** Start Source **

When you hear the term CGI you may suddenly be catapulted to the bright lights of Hollywood and the ground-breaking graphics of feature films such as AvatarJurassic World or The Matrix.

Sophia Harris  |  Ed Clare Deal  |  31 August 2020

Certainly, from the earliest 3D animated feature film, Pixar’s universally loved Toy Story which provided the blueprint for many of the animated special effects we see in use commonly today, to the original unrefined CGI from blockbuster Westworld, the film industry’s big budget iterations of computer-generated imagery for the big screen has defined the medium.

But, what is CGI and what does it mean for the progression of the digital art industry? In its most simple terms CGI, Computer Generated Imagery, refers to animated visuals that are generated using computer software – this can be anything from animated characters we see on the big screen to the computerised products we are familiar with in television adverts; and it has had resounding implications for across creative industries. To get the root of GCI’s far-reaching applications for artists today we have to travel further back in time.

© Courtesy of the artist.

Avatar (2009), 20th Century Fox


The term computer graphics was coined in the 1960s by William Fetter, an Art Director at The Boeing Company, around the same time Fetter created a research programme to examine how computing could be used for design and he even became illustrious for creating the first CGI model of the human body. Fetter’s consequent work on The Boeing Man, which was a wireframe drawing used to model a pilot’s ableness to reach aircraft equipment, set the stage for the CGI superheroes we know today and the huge leaps into a virtually designed world CGI affords.

The Boeing Man (1966), William Fetter


The capabilities of CGI haven’t stayed stagnant since Fetter’s simple demonstrative linework. Since the 60s CGI programming has been entirely revolutionised, giving animators, artists and developers the option to render not just in 2D but also 3D, create sophisticated vector art and animate human-like actions onto computer-generated characters with deft precision.

** End Source **
** Start Dataset **

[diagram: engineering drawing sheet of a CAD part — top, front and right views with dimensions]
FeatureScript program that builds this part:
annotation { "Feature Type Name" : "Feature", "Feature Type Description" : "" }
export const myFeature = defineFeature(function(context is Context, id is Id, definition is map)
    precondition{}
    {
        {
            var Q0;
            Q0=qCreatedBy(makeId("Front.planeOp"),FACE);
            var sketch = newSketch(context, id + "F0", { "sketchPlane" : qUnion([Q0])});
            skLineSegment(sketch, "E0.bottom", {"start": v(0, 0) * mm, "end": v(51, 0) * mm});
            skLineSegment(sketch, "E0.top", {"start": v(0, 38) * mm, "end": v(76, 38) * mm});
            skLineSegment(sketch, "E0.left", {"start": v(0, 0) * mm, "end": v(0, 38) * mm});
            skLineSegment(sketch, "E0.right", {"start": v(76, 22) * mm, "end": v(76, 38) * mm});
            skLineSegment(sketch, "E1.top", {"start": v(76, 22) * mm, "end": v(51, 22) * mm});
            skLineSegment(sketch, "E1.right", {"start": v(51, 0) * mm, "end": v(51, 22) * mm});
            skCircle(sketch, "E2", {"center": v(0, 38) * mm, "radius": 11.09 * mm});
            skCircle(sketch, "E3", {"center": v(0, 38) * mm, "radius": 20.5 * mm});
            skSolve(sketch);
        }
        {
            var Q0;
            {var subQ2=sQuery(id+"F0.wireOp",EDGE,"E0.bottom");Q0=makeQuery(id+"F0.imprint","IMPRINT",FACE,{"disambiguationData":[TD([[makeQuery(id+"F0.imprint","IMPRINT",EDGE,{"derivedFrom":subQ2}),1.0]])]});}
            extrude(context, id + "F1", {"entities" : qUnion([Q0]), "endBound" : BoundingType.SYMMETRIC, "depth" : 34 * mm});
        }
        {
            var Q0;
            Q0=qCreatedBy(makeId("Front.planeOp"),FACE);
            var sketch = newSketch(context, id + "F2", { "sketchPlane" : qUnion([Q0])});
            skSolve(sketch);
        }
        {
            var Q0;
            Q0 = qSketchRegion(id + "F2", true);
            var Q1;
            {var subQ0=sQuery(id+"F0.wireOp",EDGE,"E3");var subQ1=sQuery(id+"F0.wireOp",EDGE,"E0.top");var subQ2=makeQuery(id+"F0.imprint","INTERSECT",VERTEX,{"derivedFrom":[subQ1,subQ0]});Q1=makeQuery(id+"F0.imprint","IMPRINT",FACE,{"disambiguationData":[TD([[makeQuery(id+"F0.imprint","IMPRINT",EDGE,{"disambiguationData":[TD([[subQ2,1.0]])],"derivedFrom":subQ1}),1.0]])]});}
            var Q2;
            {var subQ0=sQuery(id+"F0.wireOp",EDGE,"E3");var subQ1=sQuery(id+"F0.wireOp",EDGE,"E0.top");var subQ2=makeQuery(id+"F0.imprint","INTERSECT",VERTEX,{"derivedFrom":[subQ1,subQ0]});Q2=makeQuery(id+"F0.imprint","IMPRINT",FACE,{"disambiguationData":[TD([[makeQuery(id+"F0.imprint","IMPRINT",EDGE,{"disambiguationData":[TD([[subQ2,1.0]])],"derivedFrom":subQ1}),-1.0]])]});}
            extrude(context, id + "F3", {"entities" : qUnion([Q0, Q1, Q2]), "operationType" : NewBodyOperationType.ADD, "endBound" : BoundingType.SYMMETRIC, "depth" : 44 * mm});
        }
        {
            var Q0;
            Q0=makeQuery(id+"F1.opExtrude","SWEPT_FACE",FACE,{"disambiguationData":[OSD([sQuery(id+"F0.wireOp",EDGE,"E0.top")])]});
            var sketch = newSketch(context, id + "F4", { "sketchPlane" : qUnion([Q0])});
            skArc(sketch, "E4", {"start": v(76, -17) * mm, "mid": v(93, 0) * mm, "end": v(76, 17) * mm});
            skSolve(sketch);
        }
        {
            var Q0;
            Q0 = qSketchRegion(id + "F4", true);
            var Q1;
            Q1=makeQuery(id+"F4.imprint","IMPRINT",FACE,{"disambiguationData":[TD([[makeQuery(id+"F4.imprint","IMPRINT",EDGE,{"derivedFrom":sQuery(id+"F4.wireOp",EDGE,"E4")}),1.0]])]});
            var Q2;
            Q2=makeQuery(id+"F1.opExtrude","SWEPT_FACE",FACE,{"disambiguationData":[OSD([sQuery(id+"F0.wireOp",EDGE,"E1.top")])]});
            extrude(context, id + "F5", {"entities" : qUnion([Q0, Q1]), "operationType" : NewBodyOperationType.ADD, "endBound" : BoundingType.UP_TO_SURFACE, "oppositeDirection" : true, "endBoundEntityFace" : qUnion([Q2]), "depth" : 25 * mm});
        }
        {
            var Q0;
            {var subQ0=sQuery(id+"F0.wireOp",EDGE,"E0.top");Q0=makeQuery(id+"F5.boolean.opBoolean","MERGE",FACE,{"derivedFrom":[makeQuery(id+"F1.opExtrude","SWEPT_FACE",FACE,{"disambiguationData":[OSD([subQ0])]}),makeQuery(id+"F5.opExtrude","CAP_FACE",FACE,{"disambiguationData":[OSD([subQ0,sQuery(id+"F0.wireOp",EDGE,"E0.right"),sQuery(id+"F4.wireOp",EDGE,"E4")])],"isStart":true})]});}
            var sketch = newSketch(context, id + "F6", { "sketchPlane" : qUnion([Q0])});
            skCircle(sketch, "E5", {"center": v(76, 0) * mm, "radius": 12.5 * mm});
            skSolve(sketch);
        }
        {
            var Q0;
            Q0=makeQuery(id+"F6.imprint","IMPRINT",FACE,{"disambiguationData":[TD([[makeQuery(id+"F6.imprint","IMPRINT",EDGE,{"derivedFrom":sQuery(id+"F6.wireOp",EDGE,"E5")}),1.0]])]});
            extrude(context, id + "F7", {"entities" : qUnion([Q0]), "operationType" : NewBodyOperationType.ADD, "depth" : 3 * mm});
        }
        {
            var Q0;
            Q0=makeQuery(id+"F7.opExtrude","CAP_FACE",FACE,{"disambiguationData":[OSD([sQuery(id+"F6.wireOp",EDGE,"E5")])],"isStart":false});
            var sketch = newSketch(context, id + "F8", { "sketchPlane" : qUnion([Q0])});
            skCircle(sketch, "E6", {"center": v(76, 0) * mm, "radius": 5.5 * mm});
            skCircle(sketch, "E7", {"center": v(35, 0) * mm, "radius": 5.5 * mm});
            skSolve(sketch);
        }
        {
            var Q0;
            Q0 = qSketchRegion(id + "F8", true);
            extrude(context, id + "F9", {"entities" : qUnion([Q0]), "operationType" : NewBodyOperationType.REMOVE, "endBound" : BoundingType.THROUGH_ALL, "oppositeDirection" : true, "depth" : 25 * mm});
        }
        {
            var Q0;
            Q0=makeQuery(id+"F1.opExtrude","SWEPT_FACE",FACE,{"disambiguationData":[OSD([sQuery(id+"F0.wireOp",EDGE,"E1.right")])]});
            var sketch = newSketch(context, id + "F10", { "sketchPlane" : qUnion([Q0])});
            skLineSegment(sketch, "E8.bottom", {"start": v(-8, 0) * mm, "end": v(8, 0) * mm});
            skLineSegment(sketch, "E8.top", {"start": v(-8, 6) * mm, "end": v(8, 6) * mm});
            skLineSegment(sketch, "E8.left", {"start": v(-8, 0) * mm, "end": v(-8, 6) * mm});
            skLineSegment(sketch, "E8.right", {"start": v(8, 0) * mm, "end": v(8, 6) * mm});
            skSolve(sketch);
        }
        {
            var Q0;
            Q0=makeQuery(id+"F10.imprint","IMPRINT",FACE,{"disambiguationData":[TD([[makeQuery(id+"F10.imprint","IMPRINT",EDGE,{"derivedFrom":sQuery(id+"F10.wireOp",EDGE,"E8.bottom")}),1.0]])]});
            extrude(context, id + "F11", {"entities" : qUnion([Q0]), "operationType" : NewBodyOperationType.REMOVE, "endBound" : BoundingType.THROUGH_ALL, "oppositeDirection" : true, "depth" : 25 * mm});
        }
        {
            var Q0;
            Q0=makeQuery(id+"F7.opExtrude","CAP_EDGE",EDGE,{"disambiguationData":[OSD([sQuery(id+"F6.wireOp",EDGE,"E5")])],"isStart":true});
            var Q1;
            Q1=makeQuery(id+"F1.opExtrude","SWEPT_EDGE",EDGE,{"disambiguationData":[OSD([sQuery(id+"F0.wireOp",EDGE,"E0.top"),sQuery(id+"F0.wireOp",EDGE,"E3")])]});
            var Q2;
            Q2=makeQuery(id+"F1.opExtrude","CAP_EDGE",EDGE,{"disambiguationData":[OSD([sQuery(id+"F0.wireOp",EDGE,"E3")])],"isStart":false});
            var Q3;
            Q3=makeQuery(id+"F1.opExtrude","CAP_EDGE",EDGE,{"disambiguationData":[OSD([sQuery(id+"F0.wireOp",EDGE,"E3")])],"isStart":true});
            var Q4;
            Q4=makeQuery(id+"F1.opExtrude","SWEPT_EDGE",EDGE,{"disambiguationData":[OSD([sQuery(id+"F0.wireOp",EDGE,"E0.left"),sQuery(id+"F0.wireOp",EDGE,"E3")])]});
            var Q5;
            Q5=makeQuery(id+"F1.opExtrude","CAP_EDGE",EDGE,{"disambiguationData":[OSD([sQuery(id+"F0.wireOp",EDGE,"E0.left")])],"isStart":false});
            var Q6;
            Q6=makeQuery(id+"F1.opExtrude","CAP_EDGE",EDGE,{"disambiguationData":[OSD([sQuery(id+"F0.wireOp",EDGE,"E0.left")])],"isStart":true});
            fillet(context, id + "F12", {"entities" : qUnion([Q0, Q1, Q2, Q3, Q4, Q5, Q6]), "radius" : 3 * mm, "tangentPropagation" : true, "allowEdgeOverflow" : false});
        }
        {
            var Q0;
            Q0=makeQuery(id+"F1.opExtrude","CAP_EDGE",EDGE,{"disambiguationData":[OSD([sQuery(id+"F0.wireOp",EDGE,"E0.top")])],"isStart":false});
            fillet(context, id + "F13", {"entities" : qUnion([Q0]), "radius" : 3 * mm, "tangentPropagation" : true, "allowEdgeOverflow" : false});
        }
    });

** End Dataset **

_What the task requires:_
Pick up the article on the history of CGI at the top of the page and keep writing from its final sentence.

_Output below:_
The gaming industry clearly delineates the spectacular progression of design possibilities created by CGI. Game developers and animators can manipulate CGI to craft whole metropolises, recreate eerily realistic lighting and shadow, craft emotion and imbue human-like movements onto entirely computer-generated characters with extreme fineness. We can see these developments across gaming series such as Red Dead Redemption, where lighting, colour tone and recent forays in 3D have given these western landscapes, and vengeful cowboys in-game a convincingly detailed finish.

Red Dead Redemption 2 (2018), Rockstar Games


In contemporary art, the advancements in the capabilities of CGI have opened the door to a cacophony of new voices in digital art over the last few decades.


Ruby Gloom, for instance, is a net artist based in Hong Kong who typifies the high fantasy VR characters that can be created using CGI. She shares a portfolio of subversive, fantastical Chinese girls who ooze adventure and break down limitations; from 3D renderings of hyper-feminine vigilantes to high-fashion cyborgs. Her pieces encapsulate that the medium is moving ever forward as a  mode bold self-expression. In contrast, CGI can also be used for photorealistic art and to create characters that feel like they could step right into our world. 

This can be seen in artists Telyuka who in 2015 started a project to craft an entirely computer-generated photorealistic school girl; avoiding the potential pitfall of CGI images to seem uncanny, their creation feels authentic, and almost seems to emote.

© Courtesy of the artist.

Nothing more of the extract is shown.